Corte di Cassazione, Sez. Lavoro, Sentenza n. 8254 del 7 aprile 2010
di Federica Caponi, Consulente di Enti Locali
*Pubblicato anche su il Sole24ore on line,
sito di Guida al Pubblico Impiego,
su il Sole 24 ore del 3/05/2010 e
su Guida al Pubblico Impiego n. 6 – Giugno 2010

Personale Comparto Regioni e Enti Locali – Servizio aperto su sei giorni– Orario di servizio articolato su dieci ore a giorni alterni – Diritto all’indennità di turno – Non sussiste

Continuità del servizio – Apertura per almeno 10 ore continuative – Chiusura domenica e festivi – Condizioni erogazione indennità di turno (art. 22 Ccnl. 14 settembre 2000) – Non sussistenza

Non hanno diritto all’indennità di turno i dipendenti del Comune che, pur avendo un orario articolato, lavorano in una struttura che non offre la continuità del servizio, ad esempio perché non è aperto la domenica.

Le condizioni per l’erogazione dell’indennità di turno sono espressamente indicate nell’art. 22 del Ccnl. 14 settembre 2000 e devono sussistere tutte contemporaneamente.

Lo scopo delle turnazioni è quello di assicurare la continuità del servizio in una determinata fascia oraria di almeno 10 ore, restando esclusa l’istituzione allorché il servizio possa essere assicurato mediante particolari e diverse articolazioni dell’orario di lavoro.

Si impone infatti una lettura rigorosamente rispettosa dell’intento espresso dalle parti stipulanti con le parole usate nel citato art. 22.

Questo l’importante principio affermato dalla Corte di Cassazione nella Sentenza in commento, con la quale ha dichiarato legittimo il comportamento di un Comune che aveva negato ad alcuni dipendenti l’erogazione dell’indennità di turno, diritto, al contrario, ritenuto sussistente dal Tribunale che aveva accolto il ricorso dei dipendenti dell’Ente.

Il fatto

Alcuni dipendenti addetti al servizio di biblioteca di un Comune aveva presentato ricorso al Tribunale per il riconoscimento del pagamento della maggiorazione della retribuzione, prevista dall’art. 22 del Ccnl. 14 settembre 2000 per il lavoro articolato in turni, perché dal 2003 l’orario di servizio della biblioteca era stato articolato in dieci ore per i giorni di martedì, mercoledì e giovedì, in undici ore per il giorno di venerdì e in cinque ore il lunedì e il sabato e, conseguentemente, l’orario di lavoro era distribuito secondo turni.

Dati di ragionamento sulla geometria della scena
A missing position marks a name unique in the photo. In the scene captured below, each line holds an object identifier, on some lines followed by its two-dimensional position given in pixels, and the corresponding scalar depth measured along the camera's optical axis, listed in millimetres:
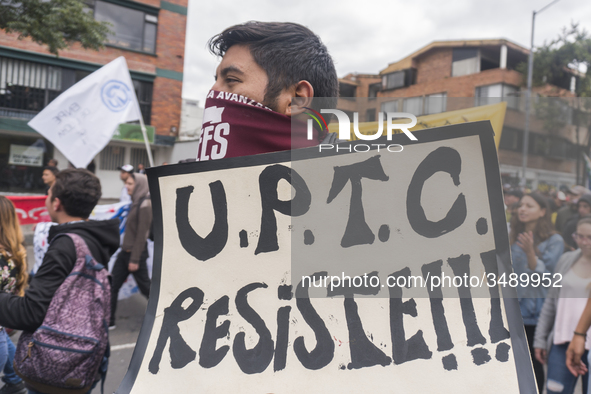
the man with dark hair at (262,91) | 1017
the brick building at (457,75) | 21938
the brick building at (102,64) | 14164
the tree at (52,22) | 6609
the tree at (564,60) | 16672
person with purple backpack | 1805
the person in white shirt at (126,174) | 5148
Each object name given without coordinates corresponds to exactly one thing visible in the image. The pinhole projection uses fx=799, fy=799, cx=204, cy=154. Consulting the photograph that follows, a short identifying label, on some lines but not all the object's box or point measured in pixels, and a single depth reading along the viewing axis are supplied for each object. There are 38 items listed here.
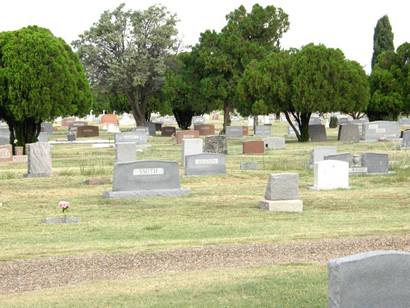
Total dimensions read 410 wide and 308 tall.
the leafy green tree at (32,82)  34.88
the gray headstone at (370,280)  5.73
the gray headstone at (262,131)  51.22
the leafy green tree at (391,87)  50.59
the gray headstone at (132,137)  39.66
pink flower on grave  15.48
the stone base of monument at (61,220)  15.01
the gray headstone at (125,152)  27.81
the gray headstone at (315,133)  45.16
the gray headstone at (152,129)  58.52
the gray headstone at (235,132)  50.75
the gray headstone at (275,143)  37.28
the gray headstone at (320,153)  25.17
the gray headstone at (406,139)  34.24
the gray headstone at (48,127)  58.78
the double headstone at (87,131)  55.38
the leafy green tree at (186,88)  57.38
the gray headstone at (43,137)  43.82
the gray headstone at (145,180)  18.91
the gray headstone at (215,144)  32.25
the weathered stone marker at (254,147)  33.84
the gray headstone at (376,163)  23.48
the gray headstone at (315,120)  59.26
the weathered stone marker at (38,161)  24.45
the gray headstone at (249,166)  26.44
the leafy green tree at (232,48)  55.88
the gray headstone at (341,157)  22.48
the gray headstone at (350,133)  42.66
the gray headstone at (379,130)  42.19
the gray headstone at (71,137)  49.69
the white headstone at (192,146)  28.98
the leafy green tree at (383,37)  83.12
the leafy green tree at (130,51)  64.00
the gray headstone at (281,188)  16.55
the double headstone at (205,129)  52.56
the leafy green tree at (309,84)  43.06
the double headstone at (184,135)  41.10
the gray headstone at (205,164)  24.11
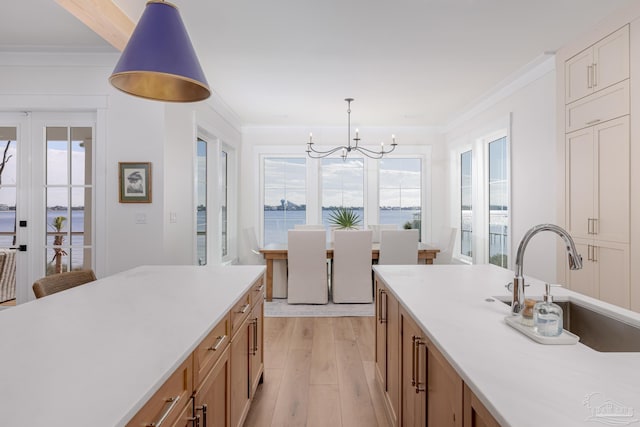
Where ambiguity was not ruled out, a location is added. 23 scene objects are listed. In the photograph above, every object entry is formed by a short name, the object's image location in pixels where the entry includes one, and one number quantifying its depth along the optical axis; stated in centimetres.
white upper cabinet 261
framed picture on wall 343
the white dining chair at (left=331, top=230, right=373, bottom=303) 450
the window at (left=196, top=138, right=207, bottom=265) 482
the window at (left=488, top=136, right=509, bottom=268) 461
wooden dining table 473
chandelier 618
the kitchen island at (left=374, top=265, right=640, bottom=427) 71
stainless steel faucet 117
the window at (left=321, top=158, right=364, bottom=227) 660
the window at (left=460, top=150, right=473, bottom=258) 566
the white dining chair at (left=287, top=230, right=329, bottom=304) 447
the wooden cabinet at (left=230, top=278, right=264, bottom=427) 169
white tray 105
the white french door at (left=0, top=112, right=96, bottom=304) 348
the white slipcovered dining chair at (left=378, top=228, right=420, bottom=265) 451
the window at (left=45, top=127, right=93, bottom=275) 351
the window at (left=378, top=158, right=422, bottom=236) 664
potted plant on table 561
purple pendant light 137
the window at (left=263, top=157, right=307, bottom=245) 658
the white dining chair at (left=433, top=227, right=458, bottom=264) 529
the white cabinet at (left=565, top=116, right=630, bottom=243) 261
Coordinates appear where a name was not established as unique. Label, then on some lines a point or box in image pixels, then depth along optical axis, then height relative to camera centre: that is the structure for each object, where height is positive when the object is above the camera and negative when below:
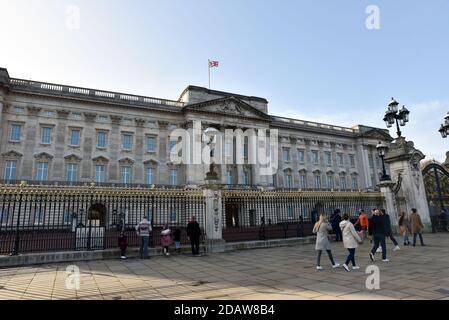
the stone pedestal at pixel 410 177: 16.80 +1.99
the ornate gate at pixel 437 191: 17.72 +1.11
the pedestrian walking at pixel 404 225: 13.43 -0.73
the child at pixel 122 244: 11.47 -1.04
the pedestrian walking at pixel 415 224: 12.72 -0.65
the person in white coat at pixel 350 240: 8.03 -0.80
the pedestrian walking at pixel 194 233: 12.03 -0.70
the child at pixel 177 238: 12.77 -0.94
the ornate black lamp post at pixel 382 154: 17.09 +3.42
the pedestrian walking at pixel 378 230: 9.49 -0.65
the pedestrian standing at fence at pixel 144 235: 11.56 -0.68
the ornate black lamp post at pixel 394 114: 15.89 +5.37
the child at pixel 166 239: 12.23 -0.93
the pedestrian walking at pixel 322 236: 8.47 -0.71
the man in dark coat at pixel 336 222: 15.66 -0.55
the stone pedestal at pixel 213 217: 13.23 -0.05
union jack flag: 40.34 +21.50
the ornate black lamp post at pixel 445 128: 16.14 +4.63
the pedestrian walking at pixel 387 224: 10.29 -0.52
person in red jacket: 13.61 -0.47
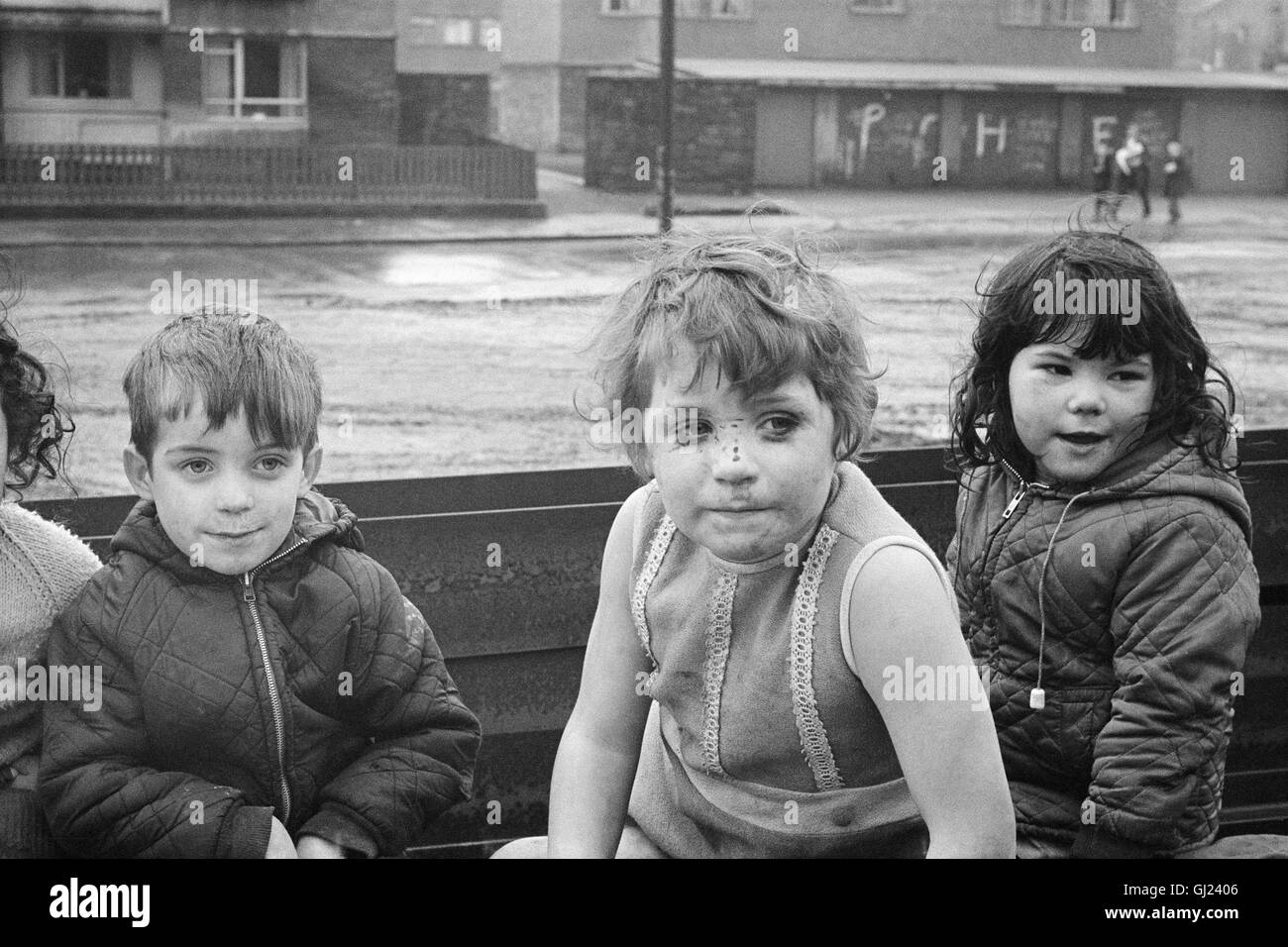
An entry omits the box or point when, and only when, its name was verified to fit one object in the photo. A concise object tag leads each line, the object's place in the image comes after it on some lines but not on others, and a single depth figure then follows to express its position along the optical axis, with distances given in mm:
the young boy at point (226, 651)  2201
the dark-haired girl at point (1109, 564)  2285
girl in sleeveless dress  1972
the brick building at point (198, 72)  27188
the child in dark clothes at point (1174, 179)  25297
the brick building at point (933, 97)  28703
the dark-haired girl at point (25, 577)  2285
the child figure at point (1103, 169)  29539
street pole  15203
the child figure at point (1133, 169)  27077
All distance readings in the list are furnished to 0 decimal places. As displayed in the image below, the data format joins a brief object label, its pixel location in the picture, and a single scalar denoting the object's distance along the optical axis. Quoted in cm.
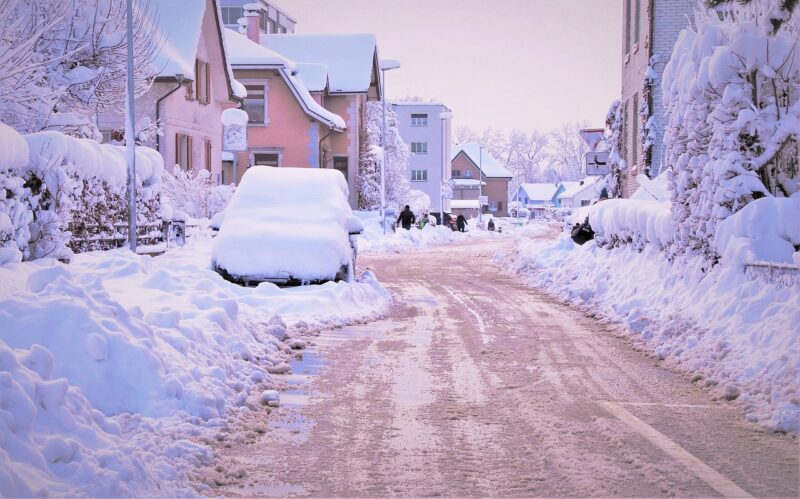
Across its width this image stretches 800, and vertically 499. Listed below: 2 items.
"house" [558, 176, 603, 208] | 12561
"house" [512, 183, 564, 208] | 15338
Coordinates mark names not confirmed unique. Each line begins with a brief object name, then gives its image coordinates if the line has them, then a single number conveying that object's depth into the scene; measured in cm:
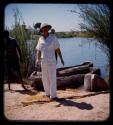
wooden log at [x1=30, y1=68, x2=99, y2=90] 385
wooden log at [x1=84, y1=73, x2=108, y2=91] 364
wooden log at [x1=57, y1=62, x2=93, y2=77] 417
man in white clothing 306
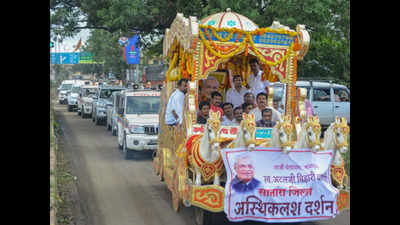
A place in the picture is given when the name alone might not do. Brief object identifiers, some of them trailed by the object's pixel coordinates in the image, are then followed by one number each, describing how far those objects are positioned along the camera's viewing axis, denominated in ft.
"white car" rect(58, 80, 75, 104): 138.51
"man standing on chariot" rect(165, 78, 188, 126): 29.92
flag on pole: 225.19
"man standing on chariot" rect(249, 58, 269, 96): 33.99
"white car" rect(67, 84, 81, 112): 112.88
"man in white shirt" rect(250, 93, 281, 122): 29.48
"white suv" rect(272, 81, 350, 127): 68.03
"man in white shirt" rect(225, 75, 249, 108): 33.53
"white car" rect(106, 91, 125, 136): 61.61
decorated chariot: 22.21
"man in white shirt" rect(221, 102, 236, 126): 29.50
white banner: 21.76
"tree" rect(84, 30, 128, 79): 151.73
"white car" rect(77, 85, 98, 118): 93.86
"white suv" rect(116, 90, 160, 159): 47.52
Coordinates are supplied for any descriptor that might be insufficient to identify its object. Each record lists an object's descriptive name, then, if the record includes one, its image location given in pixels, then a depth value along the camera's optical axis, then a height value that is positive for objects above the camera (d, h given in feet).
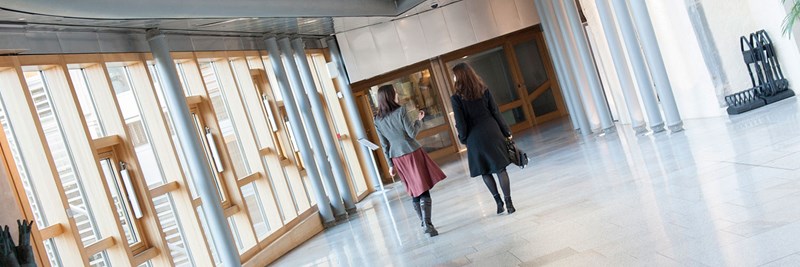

=== ESERCIZIO 1 ===
Nel testo sull'indennità di turno, per quante ore era aperta la biblioteca il venerdì a partire dal 2003?
=== ESERCIZIO 2 ===
Scrivi il seguito del testo sull'indennità di turno, partendo dopo l'ultima frase riportata.

=== SOLUZIONE 1 ===
Undici ore.

=== SOLUZIONE 2 ===
Il Tribunale adito aveva accolto il ricorso, sostenendo, ai sensi dell’art. 64 Dlgs. n. 165/01, che in merito alla corretta interpretazione della clausola contrattuale controversa, questa doveva essere risolta nel senso che “devono ritenersi istituiti turni giornalieri di lavoro per il caso in cui per ciascuna settimana i dipendenti si alternano per coprire l’orario antimerdiano e pomeridiano, indipendentemente dalla circostanza che l’orario di servizio non sia di almeno dieci ore per tutti i giorni della settimana”.

Il Tribunale aveva quindi riconosciuto il diritto dei ricorrenti all’erogazione dell’indennità di turno, dichiarando il diniego posto dall’Amministrazione illegittimo.

Avverso tale pronuncia ha presentato ricorso il Comune, secondo cui vi è stata una violazione dell’art. 22 del Ccnl. 14 settembre 2000 perché, nel caso concreto, l’orario di servizio non era strutturato in almeno 10 ore per tutti i giorni della settimana, per la violazione dell’art. 17 del Ccnl. 6 luglio 1995 che disciplina la fattispecie dell’orario plurisettimanale, cui doveva ricondursi l’articolazione oraria del servizio biblioteca perché non si era in presenza di un servizio necessitante di continuità (chiusura nei giorni festivi e nell’intervallo in alcuni giorni) e i lavoratori osservavano lo stesso orario per due settimane al mese.

Inoltre, il Comune ha sollevato obiezioni in merito al fatto che il Tribunale aveva omesso di valutare la nota inviata dall’Aran in risposta alla richiesta di interpretazione autentica della norma di cui all’art. 22 Ccnl. 14 settembre 2000.

La Cassazione ha chiarito preliminarmente che vi è la corrispondenza della fattispecie concreta all’istituto della “programmazione plurisettimanale dell’orario di lavoro” previsto dall’art. 17, comma 4, lett. b), del Ccnl. 6 luglio 1995, in base al quale è possibile distribuire il tempo di lavoro ordinario (36 ore settimanali) in un arco di tempo mensile e plurimensile.

Con il ricorso a tale tipologia di orario si persegue l’obiettivo di ridurre le “ordinarie” prestazioni di lavoro nei periodi con minor carico di impegni ed aumentarle in altri periodi, adattando così l’orario alle effettive e variabili esigenze di efficacia, efficienza ed economicità dell’attività istituzionale e dei relativi servizi.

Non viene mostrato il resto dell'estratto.